Mit welchen Symptomen kommen die Klient*innen ins ATZ?
Schon im Kindesalter erkennen Menschen, welchen sozialen Regeln sie folgen müssen, um der Norm zu entsprechen. Als soziale Wesen sehnen sie sich nach zwischenmenschlichen Beziehungen und Nähe. Sie können Freundschaften knüpfen, in Gesprächen angemessen reagieren und Mitgefühl zeigen. Menschen mit einer Autismus-Spektrum-Störung können das nicht oder nur unzureichend. Ihre soziale Interaktion ist gestört, sie wissen nicht, wie sie sich in Gesprächen angemessen verhalten, können Emotionen bei anderen Menschen nicht lesen, keinen Blickkontakt halten. Das zeigt sich meist schon im Kindesalter: die Mädchen und Jungen sind am liebsten allein, haben kein Interesse an Freundschaften, verstehen Fantasiespiele nicht. Oft gelten sie als ungezogen oder unhöflich, weil sie nicht erkennen, welches Verhalten in einer Situation das sozial anerkannte wäre.

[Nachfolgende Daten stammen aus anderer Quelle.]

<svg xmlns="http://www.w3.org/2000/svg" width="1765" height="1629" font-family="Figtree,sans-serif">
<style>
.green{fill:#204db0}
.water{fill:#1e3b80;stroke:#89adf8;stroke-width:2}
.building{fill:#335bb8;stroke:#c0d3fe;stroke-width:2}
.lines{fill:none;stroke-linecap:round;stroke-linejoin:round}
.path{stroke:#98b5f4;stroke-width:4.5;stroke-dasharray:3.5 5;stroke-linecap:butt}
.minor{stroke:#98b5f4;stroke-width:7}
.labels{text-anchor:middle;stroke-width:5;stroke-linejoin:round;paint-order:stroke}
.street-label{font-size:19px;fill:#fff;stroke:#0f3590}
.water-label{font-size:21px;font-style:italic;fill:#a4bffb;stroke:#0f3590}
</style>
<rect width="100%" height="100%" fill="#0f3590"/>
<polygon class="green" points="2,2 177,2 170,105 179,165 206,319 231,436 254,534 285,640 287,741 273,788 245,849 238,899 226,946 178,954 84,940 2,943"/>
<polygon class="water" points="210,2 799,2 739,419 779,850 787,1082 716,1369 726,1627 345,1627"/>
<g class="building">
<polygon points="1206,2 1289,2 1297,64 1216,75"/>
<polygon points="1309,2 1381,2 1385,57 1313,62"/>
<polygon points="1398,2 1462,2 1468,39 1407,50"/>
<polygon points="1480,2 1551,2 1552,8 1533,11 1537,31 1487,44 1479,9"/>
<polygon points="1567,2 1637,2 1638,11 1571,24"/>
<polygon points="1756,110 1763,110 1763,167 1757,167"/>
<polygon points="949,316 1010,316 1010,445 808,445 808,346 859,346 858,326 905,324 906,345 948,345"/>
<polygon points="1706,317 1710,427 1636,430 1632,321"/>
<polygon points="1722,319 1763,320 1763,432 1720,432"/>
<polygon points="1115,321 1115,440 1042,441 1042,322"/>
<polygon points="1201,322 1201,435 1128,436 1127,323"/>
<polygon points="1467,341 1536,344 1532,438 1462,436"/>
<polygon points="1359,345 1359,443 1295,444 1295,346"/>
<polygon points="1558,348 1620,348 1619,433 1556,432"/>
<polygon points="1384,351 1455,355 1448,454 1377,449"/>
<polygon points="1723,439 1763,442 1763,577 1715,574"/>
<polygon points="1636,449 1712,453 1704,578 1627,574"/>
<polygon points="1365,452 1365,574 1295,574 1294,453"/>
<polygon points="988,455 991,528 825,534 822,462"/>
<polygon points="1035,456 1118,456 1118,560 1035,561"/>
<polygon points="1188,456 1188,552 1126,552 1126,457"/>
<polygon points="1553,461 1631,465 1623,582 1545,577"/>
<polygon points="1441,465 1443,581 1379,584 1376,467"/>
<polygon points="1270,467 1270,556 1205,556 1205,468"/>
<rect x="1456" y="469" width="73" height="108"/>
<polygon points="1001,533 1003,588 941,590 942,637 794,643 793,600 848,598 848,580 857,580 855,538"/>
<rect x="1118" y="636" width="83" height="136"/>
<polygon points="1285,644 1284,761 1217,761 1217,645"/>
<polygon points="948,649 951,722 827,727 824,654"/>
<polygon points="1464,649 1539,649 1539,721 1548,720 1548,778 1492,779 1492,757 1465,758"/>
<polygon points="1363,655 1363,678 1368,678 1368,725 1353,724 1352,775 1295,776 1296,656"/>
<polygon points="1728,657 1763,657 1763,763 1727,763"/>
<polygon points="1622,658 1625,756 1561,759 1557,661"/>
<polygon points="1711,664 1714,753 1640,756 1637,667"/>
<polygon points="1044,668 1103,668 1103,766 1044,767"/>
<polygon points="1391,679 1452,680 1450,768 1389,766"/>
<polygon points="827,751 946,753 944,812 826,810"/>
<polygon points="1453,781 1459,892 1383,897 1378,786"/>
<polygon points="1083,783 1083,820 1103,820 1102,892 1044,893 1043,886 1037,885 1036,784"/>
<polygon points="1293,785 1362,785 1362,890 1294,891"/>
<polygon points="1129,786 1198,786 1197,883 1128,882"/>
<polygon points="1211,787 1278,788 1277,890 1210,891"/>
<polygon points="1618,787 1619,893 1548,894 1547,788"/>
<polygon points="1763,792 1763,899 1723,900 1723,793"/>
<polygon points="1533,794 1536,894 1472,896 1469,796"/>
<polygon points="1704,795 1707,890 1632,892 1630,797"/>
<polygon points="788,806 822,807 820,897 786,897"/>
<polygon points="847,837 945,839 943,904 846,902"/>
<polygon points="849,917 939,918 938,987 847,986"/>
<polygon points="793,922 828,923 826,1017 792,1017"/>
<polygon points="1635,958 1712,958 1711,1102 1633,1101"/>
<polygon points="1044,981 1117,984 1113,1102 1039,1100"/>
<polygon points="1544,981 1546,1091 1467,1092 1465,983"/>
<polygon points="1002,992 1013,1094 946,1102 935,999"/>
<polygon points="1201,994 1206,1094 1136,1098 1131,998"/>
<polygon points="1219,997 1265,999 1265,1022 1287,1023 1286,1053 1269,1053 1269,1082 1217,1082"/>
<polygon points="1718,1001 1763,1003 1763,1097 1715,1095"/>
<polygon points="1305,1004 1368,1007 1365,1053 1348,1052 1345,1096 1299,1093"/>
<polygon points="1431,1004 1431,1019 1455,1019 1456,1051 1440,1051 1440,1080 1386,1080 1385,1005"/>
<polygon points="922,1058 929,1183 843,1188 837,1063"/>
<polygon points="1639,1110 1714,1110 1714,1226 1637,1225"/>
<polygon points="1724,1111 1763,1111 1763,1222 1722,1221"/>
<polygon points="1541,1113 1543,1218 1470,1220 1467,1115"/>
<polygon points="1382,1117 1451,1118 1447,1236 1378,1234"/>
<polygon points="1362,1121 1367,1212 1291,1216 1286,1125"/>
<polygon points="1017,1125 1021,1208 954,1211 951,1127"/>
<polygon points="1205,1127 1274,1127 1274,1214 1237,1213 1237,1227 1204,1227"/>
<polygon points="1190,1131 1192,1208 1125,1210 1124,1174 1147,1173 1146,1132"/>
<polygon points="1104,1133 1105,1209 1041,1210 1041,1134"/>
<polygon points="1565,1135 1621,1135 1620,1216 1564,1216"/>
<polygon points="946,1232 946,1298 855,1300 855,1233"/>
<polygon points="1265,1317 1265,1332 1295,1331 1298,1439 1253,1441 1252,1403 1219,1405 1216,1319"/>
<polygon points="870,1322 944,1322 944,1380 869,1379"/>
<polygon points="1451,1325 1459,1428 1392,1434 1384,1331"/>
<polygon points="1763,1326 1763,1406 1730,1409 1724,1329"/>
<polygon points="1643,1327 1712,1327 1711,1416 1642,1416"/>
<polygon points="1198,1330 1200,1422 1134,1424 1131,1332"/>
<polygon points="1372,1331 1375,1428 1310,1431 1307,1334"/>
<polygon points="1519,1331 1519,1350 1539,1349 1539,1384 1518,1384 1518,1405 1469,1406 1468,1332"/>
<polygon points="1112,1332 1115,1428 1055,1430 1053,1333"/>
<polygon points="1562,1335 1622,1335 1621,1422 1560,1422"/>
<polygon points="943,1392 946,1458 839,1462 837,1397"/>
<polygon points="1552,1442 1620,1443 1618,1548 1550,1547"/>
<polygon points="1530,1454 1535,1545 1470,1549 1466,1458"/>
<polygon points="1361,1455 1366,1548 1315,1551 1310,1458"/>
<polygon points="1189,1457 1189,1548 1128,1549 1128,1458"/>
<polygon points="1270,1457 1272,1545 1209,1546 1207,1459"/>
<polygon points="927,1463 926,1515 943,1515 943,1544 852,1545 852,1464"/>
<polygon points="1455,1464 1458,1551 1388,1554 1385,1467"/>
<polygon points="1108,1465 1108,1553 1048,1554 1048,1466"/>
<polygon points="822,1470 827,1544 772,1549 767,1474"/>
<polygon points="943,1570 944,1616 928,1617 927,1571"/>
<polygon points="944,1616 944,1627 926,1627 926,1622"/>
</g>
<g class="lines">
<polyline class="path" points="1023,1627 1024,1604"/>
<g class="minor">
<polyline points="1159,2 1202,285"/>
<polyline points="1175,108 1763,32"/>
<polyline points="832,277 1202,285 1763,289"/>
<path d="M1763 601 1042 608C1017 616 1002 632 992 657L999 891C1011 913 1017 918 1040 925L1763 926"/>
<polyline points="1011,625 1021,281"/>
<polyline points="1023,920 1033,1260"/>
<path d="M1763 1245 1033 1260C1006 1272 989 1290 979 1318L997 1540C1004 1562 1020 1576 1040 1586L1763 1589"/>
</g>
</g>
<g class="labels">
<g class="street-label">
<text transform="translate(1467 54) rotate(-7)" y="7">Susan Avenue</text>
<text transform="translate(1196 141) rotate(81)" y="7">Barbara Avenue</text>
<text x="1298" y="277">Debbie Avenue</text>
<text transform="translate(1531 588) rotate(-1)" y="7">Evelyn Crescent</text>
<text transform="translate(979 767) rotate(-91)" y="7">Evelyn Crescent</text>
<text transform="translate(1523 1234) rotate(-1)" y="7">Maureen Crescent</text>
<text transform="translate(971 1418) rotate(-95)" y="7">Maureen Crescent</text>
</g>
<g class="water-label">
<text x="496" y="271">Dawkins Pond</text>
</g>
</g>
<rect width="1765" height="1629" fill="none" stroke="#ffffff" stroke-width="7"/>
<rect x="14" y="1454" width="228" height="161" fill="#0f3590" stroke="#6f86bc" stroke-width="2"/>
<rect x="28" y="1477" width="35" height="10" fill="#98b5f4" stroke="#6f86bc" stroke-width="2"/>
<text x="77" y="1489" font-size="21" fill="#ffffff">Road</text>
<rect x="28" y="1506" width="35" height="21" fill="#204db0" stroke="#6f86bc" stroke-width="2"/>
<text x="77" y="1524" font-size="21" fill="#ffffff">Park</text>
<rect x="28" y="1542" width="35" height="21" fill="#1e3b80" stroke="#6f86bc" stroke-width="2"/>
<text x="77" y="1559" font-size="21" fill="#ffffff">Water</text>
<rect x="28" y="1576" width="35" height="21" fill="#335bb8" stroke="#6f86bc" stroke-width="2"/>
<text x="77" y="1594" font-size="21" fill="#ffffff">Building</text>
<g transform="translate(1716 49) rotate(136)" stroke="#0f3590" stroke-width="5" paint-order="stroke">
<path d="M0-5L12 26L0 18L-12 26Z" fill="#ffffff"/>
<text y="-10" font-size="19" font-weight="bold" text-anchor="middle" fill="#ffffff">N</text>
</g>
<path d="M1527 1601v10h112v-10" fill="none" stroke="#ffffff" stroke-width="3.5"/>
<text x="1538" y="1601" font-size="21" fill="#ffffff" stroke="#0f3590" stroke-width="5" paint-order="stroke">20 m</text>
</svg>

Bei Erwachsenen sind es hingegen oft alltägliche Situationen wie das Telefonieren, die große Schwierigkeiten bereiten: Die Menschen können ihr Gegenüber nicht sehen, haben keinen Anhaltspunkt, was sie wann sagen können oder wann sie aufhören sollten, zu reden. Immer öfter kommen auch Menschen mit einer sehr späten Diagnose in ATZ. Sie sind meist wegen etwas anderem in Behandlung, der Autismus ist ein Zufallsbefund. Und doch erklärt er nach all den Jahren so vieles, was im Leben bisher schiefgelaufen ist.
Zentrales Symptom ist zudem das Festhalten an genauen Abläufen. Spielzeuge werden nach Größe sortiert, im Alltag muss alles einem gewissen Muster folgen. Reize aus der Umgebung werden ungefiltert wahrgenommen. Ob Lichter, Geräusche oder Gespräche: In der Regel filtert das Gehirn all das heraus, was für den Moment unwichtig erscheint. Autist*innen können das nicht. Gewisse Geräusche oder Lautstärken tun ihnen weh. Sie nehmen alles wahr, verarbeiten alles – und brechen unter der Last zusammen.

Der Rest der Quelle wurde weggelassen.